Compound Heterozygosity - Etiology of Genetic Disease

Etiology of Genetic Disease

Compound heterozygosity is one of the causes of variation in genetic disease. The diagnosis and nomenclature for such disorders sometimes reflects history, because most diseases were first observed and classified based on biochemistry and pathophysiology before genetic diagnosis was available. Some genetic disorders are really a family of related disorders that occur in the same metabolic pathway, or in related pathways. Naming conventions for the disease became established before precise molecular diagnosis was possible.

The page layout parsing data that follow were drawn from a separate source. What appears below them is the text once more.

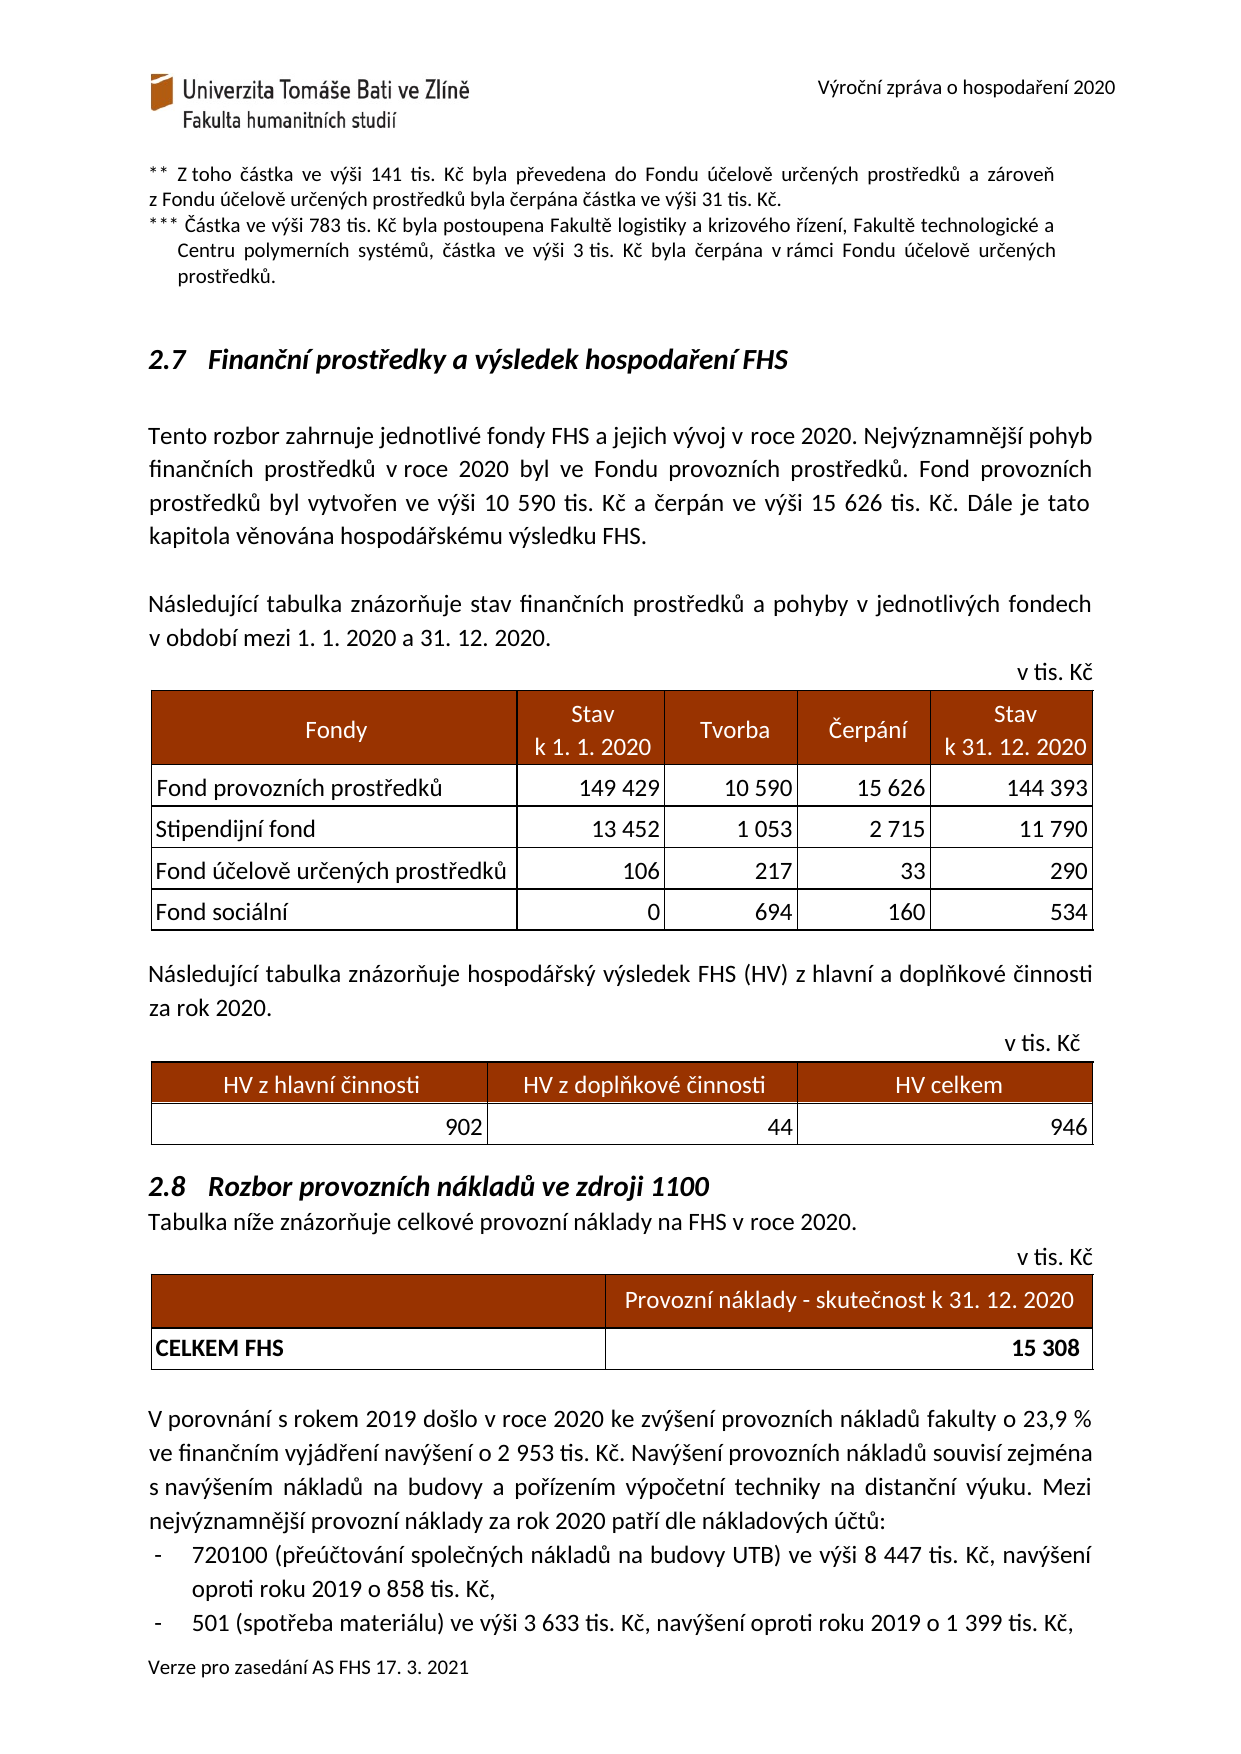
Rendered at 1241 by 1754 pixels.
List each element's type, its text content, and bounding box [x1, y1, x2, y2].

picture [150, 73, 470, 129]
table_cell 144 393 [931, 765, 1092, 805]
table_cell 946 [798, 1104, 1092, 1144]
table_cell 11 790 [931, 807, 1092, 846]
table_header [152, 1275, 605, 1327]
text v tis. Kč [148, 657, 1093, 687]
text V porovnání s rokem 2019 došlo v roce 2020 ke zvýšení provozních nákladů fakulty o 23,9 % ve finančním vyjádření navýšení o 2 953 tis. Kč. Navýšení provozních nákladů souvisí zejména s navýšením nákladů na budovy a pořízením výpočetní techniky na distanční výuku. Mezi nejvýznamnější provozní náklady za rok 2020 patří dle nákladových účtů: [148, 1403, 1093, 1535]
table_cell 160 [798, 890, 930, 929]
table_cell 15 308 [606, 1329, 1092, 1369]
table_header Stav k 1. 1. 2020 [518, 691, 664, 764]
table_header Provozní náklady - skutečnost k 31. 12. 2020 [606, 1275, 1092, 1327]
table_cell Fond provozních prostředků [152, 765, 516, 805]
table_cell 902 [152, 1104, 487, 1144]
table_header Stav k 31. 12. 2020 [931, 691, 1092, 764]
table_header Čerpání [798, 691, 930, 764]
list 501 (spotřeba materiálu) ve výši 3 633 tis. Kč, navýšení oproti roku 2019 o 1 399 tis. Kč, [154, 1607, 1093, 1637]
text Tabulka níže znázorňuje celkové provozní náklady na FHS v roce 2020. [148, 1206, 1093, 1237]
text v tis. Kč [813, 1241, 1093, 1271]
table_cell 290 [931, 848, 1092, 888]
table_cell CELKEM FHS [152, 1329, 605, 1369]
table_cell 44 [488, 1104, 797, 1144]
list 720100 (přeúčtování společných nákladů na budovy UTB) ve výši 8 447 tis. Kč, navýšení oproti roku 2019 o 858 tis. Kč, [154, 1539, 1093, 1603]
text *** Částka ve výši 783 tis. Kč byla postoupena Fakultě logistiky a krizového řízení, Fakultě technologické a Centru polymerních systémů, částka ve výši 3 tis. Kč byla čerpána v rámci Fondu účelově určených prostředků. [148, 212, 1056, 288]
table_header Fondy [152, 691, 516, 764]
table_cell 33 [798, 848, 930, 888]
table_cell Fond účelově určených prostředků [152, 848, 516, 888]
subtitle Finanční prostředky a výsledek hospodaření FHS [148, 341, 1093, 377]
table_cell 1 053 [665, 807, 797, 846]
text Následující tabulka znázorňuje hospodářský výsledek FHS (HV) z hlavní a doplňkové činnosti za rok 2020. [148, 958, 1093, 1023]
table_cell 2 715 [798, 807, 930, 846]
table_cell 534 [931, 890, 1092, 929]
text ** Z toho částka ve výši 141 tis. Kč byla převedena do Fondu účelově určených prostředků a zároveň z Fondu účelově určených prostředků byla čerpána částka ve výši 31 tis. Kč. [148, 161, 1056, 212]
subtitle Rozbor provozních nákladů ve zdroji 1100 [148, 1168, 1093, 1203]
text v tis. Kč [148, 1027, 1093, 1057]
table_cell 0 [518, 890, 664, 929]
table_header HV z hlavní činnosti [152, 1063, 487, 1102]
table_header Tvorba [665, 691, 797, 764]
table_cell 15 626 [798, 765, 930, 805]
table_cell 217 [665, 848, 797, 888]
text Tento rozbor zahrnuje jednotlivé fondy FHS a jejich vývoj v roce 2020. Nejvýznamnější pohyb finančních prostředků v roce 2020 byl ve Fondu provozních prostředků. Fond provozních prostředků byl vytvořen ve výši 10 590 tis. Kč a čerpán ve výši 15 626 tis. Kč. Dále je tato kapitola věnována hospodářskému výsledku FHS. [148, 420, 1093, 551]
table_header HV celkem [798, 1063, 1092, 1102]
table_cell 10 590 [665, 765, 797, 805]
table_cell Fond sociální [152, 890, 516, 929]
text Následující tabulka znázorňuje stav finančních prostředků a pohyby v jednotlivých fondech v období mezi 1. 1. 2020 a 31. 12. 2020. [148, 588, 1093, 653]
table_cell 106 [518, 848, 664, 888]
table_cell 694 [665, 890, 797, 929]
table_cell Stipendijní fond [152, 807, 516, 846]
table_header HV z doplňkové činnosti [488, 1063, 797, 1102]
table_cell 13 452 [518, 807, 664, 846]
table_cell 149 429 [518, 765, 664, 805]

For example, hemochromatosis is the name given to several different heritable diseases with the same outcome, excess absorption of iron. These variants all reflect a failure in a metabolic pathway associated with iron metabolism, however mutations that cause hemochromatosis can occur at different gene loci. Mutations have occurred at each locus many times, and a few such mutations have become widespread in some population. The fact that multiple loci are involved is the primary cause for the variant forms of hemochromatosis and its outcome. This variation is caused not by compound heterozygosity, but rather by the fact that several different enzyme defects can cause the disease. Clinically, most cases of hemochromatosis are found in homozygotes for the most common mutation in the HFE gene. But at each gene locus associated with the disease, there is the possibility of compound heterozygosity, often caused by inheritance of two unrelated alleles, of which one is a common or classic mutation, while the other is a rare or even novel one.

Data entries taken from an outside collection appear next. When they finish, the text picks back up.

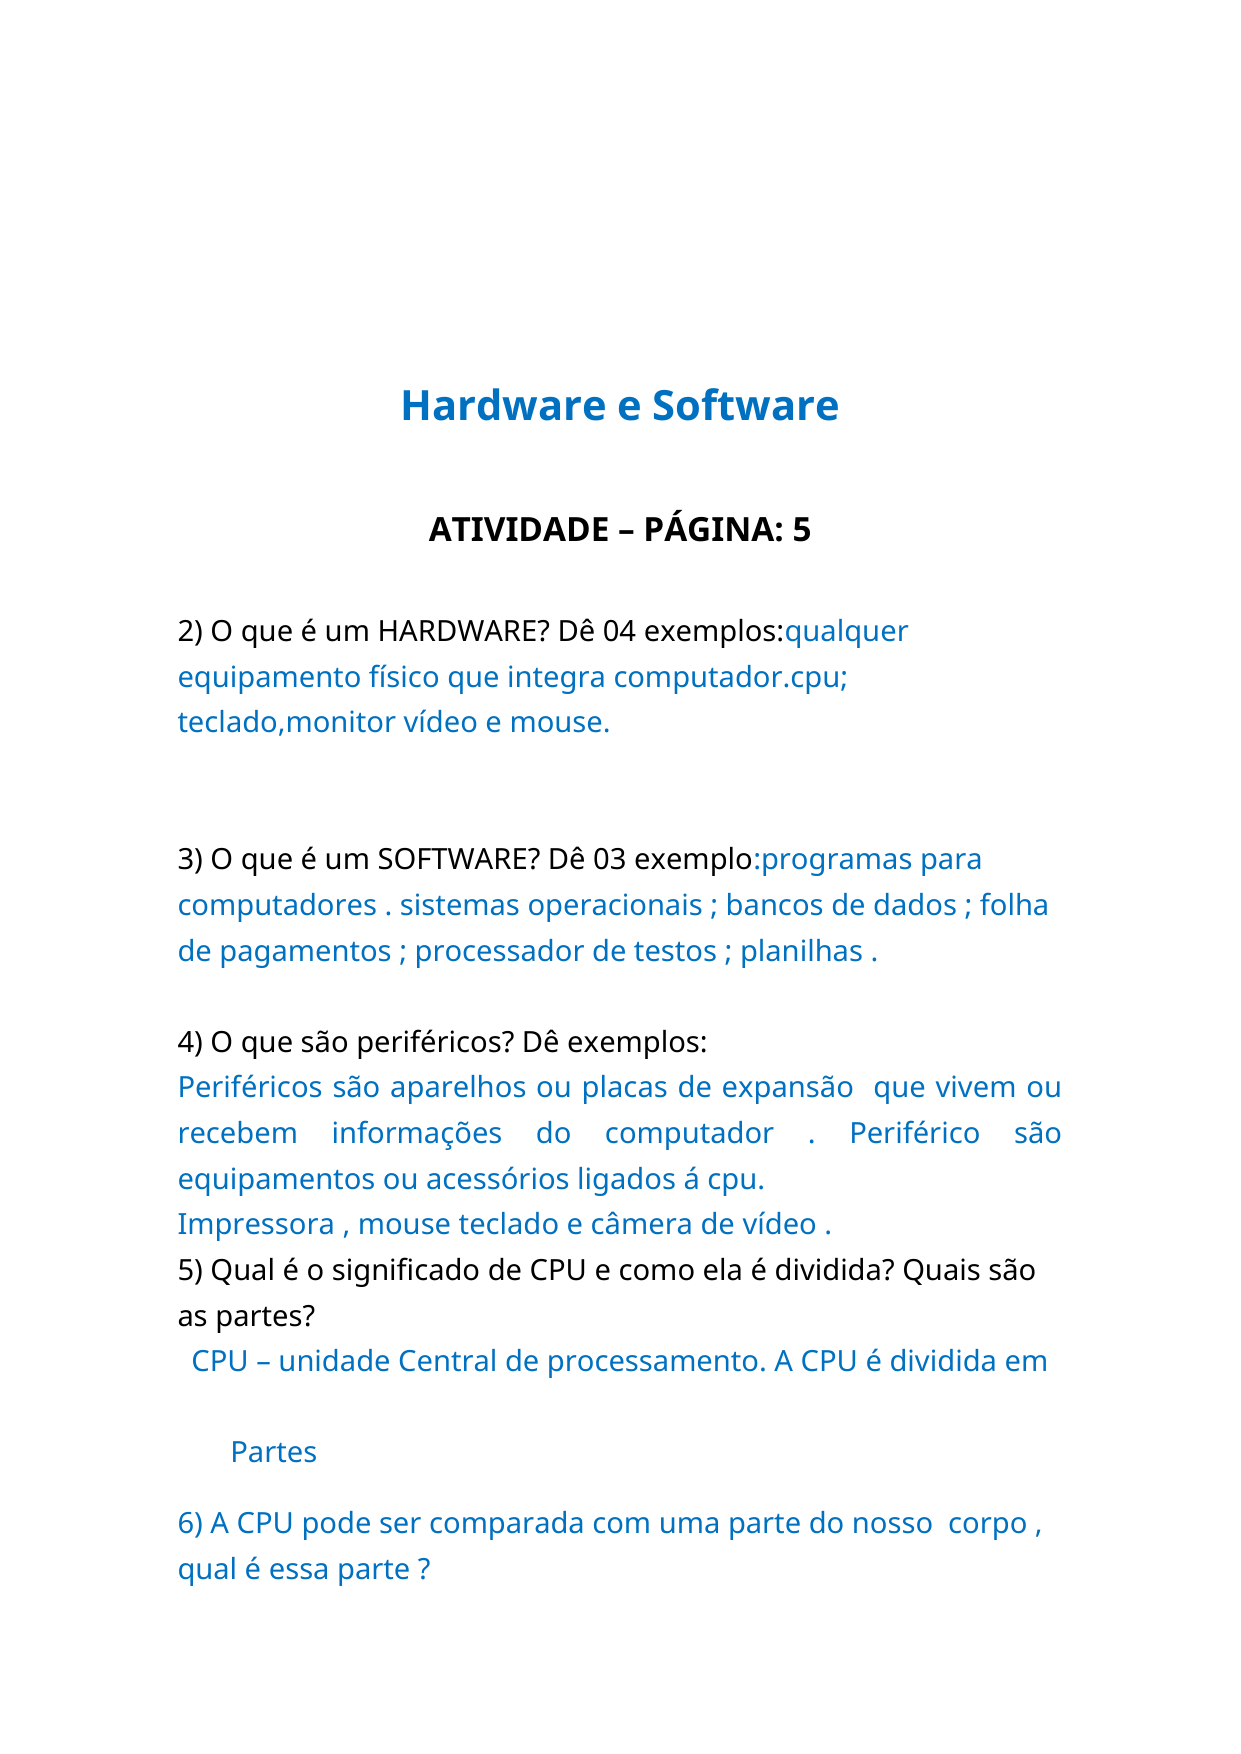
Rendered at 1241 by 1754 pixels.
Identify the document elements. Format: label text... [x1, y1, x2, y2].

text Impressora , mouse teclado e câmera de vídeo . [177, 1204, 1063, 1243]
text 2) O que é um HARDWARE? Dê 04 exemplos:qualquer equipamento físico que integra computador.cpu; teclado,monitor vídeo e mouse. [177, 611, 1063, 741]
text 3) O que é um SOFTWARE? Dê 03 exemplo:programas para computadores . sistemas operacionais ; bancos de dados ; folha de pagamentos ; processador de testos ; planilhas . [177, 839, 1063, 969]
text Hardware e Software [177, 376, 1063, 432]
text 4) O que são periféricos? Dê exemplos: [177, 1021, 1063, 1061]
text CPU – unidade Central de processamento. A CPU é dividida em [177, 1341, 1063, 1380]
text 6) A CPU pode ser comparada com uma parte do nosso corpo , qual é essa parte ? [177, 1502, 1063, 1588]
text Partes [177, 1432, 1063, 1471]
text 5) Qual é o significado de CPU e como ela é dividida? Quais são as partes? [177, 1249, 1063, 1334]
text Periféricos são aparelhos ou placas de expansão que vivem ou recebem informações do computador . Periférico são equipamentos ou acessórios ligados á cpu. [177, 1067, 1063, 1198]
text ATIVIDADE – PÁGINA: 5 [177, 506, 1063, 552]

For some genetic diseases, environmental cofactors are an important determinant of variation and outcome. In the case of hemochromatosis, penetrance is incomplete, even for the classic HFE mutation, and is affected by gender, diet, and behaviors such as alcohol consumption. Compound heterozygotes are often observed only through subclinical symptoms such as excess iron. Disease is rarely observed in such compound heterozygotes unless other causal factors (such as alcoholism) are present. As a result, compound heterozygosity for hemochromatosis may be more common than diagnosis based on pathology would suggest.

Some genetic diseases are named more precisely, and represent a single point of failure on a metabolic pathway. For example, Tay-Sachs disease, GM2-gangliosidosis, AB variant, and Sandhoff disease might easily have been defined together as a single disease, because the three disorders are associated with failure of the same enzyme and have the same outcome. However, the three were discovered and named separately, and each represents a distinct molecular point of failure in a subunit that is required for activation of the enzyme. For all three disorders, compound heterozygosity is responsible for variant forms. For example, both TSD and Sandhoff disease have a more common infantile form and several late-onset variants. Post-infantile forms, which are rare, are generally caused by the inheritance of two unrelated alleles, of which one is usually a classic mutation, while the other is a rare or even novel one.